Isn't: a new primitive class. No "Class O? — vdW dispersion" needed. The decomposition uses existing classes:
- Class L (contact graph) for which vdW interactions
- Class J (coordination numbers) for how many per atom
- Class K (collective rotational modes) for whether vdW-coupled librations show Kepler-shape — testable
- continuous-projection (
α_A · α_B / r^6) for interaction strength — not a primitive, downstream
Possible Spike #25 / #26 candidate scope¶
If the user wants to formalize this:
- Spike candidate A: Class L instantiation on the contact graph of representative molecules (alkanes, aromatics, peptide segments); validate that isoshape compounds have identical contact-graph Laplacian spectra; falsify if not.

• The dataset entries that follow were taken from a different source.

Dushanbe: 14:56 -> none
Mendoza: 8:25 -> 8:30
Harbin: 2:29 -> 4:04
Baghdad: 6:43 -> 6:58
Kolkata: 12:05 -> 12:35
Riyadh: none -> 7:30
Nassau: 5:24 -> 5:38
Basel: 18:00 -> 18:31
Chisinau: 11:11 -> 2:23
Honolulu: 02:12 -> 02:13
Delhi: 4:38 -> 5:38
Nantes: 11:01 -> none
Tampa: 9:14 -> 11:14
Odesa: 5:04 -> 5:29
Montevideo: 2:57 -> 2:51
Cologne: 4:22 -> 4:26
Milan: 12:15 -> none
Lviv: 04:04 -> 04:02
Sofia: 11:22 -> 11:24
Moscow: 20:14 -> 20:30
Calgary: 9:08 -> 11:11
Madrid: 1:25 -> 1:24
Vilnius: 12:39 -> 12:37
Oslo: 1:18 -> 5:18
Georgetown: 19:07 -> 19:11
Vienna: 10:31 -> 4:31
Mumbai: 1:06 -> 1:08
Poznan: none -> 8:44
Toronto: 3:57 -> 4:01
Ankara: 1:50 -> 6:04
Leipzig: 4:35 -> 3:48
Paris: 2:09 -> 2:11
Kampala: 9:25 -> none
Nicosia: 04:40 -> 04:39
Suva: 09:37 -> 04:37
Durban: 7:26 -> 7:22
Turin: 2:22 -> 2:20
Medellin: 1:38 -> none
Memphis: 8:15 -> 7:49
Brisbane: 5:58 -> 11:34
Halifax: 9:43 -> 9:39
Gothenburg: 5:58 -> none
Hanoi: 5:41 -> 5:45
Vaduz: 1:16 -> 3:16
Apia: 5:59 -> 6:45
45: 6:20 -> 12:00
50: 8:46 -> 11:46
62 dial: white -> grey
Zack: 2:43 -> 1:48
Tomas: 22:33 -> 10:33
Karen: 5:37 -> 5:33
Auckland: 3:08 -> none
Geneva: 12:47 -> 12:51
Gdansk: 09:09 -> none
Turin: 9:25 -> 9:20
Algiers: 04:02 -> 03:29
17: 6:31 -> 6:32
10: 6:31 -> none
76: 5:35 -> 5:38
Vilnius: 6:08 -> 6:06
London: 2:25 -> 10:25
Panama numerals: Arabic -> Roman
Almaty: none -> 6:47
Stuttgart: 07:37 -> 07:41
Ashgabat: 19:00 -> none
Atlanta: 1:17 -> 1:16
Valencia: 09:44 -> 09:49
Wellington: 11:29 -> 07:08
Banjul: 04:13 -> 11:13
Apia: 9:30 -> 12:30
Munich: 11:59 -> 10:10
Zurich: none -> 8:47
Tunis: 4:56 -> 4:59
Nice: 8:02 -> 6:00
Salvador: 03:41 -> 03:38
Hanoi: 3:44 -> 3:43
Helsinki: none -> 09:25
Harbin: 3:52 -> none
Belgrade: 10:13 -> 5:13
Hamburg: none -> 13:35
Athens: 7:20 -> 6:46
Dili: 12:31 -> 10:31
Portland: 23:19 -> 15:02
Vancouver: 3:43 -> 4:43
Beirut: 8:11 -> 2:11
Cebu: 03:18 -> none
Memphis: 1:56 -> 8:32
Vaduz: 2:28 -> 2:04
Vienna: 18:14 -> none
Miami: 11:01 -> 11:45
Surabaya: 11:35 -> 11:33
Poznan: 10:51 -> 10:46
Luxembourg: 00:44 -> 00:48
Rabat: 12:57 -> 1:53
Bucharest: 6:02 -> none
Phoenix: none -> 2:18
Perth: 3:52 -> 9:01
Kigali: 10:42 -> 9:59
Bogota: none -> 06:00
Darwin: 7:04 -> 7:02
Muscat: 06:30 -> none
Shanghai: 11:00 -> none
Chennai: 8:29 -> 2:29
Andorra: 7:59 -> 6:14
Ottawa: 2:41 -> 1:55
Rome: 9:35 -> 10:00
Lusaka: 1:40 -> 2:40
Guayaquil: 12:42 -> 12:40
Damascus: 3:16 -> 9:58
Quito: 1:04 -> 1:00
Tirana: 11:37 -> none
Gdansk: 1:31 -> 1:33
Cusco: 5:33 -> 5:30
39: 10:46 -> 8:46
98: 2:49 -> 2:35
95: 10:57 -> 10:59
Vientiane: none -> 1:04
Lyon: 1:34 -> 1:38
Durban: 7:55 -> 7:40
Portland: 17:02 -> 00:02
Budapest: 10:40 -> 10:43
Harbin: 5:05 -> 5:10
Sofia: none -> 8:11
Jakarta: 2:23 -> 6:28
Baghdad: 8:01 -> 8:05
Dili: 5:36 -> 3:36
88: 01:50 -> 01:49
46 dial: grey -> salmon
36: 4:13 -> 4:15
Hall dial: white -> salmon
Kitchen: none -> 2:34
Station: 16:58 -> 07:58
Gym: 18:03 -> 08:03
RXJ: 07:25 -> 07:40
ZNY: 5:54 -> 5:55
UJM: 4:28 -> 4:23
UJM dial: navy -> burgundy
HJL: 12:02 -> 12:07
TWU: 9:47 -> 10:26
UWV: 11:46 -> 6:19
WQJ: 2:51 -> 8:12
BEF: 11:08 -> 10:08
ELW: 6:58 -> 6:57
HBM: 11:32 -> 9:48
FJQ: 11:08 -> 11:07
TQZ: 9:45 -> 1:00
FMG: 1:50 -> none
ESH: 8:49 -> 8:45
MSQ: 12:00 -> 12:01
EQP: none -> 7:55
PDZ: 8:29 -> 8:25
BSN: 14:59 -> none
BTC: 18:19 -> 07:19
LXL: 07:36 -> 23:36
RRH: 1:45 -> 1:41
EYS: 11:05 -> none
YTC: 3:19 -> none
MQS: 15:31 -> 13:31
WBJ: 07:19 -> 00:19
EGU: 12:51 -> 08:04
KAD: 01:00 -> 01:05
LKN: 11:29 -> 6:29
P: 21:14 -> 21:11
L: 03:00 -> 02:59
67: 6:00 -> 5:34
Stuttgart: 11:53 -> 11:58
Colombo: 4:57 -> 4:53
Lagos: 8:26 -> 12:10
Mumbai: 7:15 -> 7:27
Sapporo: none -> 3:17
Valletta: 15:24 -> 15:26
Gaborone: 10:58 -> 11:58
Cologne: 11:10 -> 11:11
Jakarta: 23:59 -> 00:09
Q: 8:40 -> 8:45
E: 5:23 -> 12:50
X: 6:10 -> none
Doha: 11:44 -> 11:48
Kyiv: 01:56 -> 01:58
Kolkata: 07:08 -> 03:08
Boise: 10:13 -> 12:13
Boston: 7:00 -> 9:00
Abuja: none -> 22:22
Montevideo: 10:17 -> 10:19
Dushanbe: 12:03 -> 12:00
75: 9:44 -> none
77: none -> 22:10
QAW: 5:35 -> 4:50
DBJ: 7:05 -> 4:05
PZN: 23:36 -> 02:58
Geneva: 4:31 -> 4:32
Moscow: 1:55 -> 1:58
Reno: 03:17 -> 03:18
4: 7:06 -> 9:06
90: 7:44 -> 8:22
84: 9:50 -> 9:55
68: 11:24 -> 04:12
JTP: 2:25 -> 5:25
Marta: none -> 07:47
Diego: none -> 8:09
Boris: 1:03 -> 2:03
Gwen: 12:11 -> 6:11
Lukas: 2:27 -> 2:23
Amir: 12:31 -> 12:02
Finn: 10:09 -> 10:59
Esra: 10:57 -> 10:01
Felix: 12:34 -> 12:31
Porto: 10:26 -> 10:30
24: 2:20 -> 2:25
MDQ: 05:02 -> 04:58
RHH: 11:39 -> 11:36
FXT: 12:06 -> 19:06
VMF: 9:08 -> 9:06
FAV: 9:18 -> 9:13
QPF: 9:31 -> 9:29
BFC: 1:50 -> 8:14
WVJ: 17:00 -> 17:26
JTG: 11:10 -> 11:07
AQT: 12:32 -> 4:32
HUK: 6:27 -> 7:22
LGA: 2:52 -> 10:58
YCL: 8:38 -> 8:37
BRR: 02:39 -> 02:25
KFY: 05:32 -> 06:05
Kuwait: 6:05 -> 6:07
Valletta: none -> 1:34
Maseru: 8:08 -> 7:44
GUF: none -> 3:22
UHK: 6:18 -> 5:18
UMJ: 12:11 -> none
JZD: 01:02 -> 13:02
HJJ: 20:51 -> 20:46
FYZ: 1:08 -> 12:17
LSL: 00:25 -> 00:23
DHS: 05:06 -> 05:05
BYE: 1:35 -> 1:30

- Spike candidate B: Test whether vdW-coupled torsional modes (e.g., methyl rotors in propane, ethane V₃ thermalization) show Kepler-shape harmonic structure under thermal forcing. Phase 6.1 already showed static ethane V₃ ≡ F24 cross-bar pin-slot at N=3; this candidate asks whether thermally-driven dynamic methyl rotor populations show the same Kepler signature as Brusselator/Oregonator/etc. did in Phase 9.2.
- Spike candidate C: Bipartite contact-graph spectra as binding-affinity predictor across a small ligand-receptor dataset. Cheminformatics already does this for QSAR; the spike would be validating the user's framing within the project's primitive-vocabulary lens.
Not opened now. Recorded for the conductor to decide on after Spike #24 closes.
Cross-references¶
[[user_stance_kepler_shape_universal]]— vdW-coupled libration test (candidate B) would extend Kepler-shape to molecular-crystal substrate.[[user_stance_fiber_as_spatially_absent_encoding]]— chemical identity is the spatially-absent fiber over molecular shape.[[user_stance_pi_as_projection]]—1/r^6andα_A · α_Bare continuous-projection quantities, downstream of integer-cyclic shape primitives.- Spike #24 Phase 6 — chemistry-substrate primitive instantiation (V₃ torsional potential = F24 cross-bar pin-slot).
- Spike #24 Phase 7.6.2 — Hückel 4n+2 rule = Class L on the π-orbital path graph; same primitive structure as this bonus question.
- Spike #24 Phase 9.5 — multi-substrate matrix update; CRN column added. Molecular-shape contact-graph would be a separate column if formalized.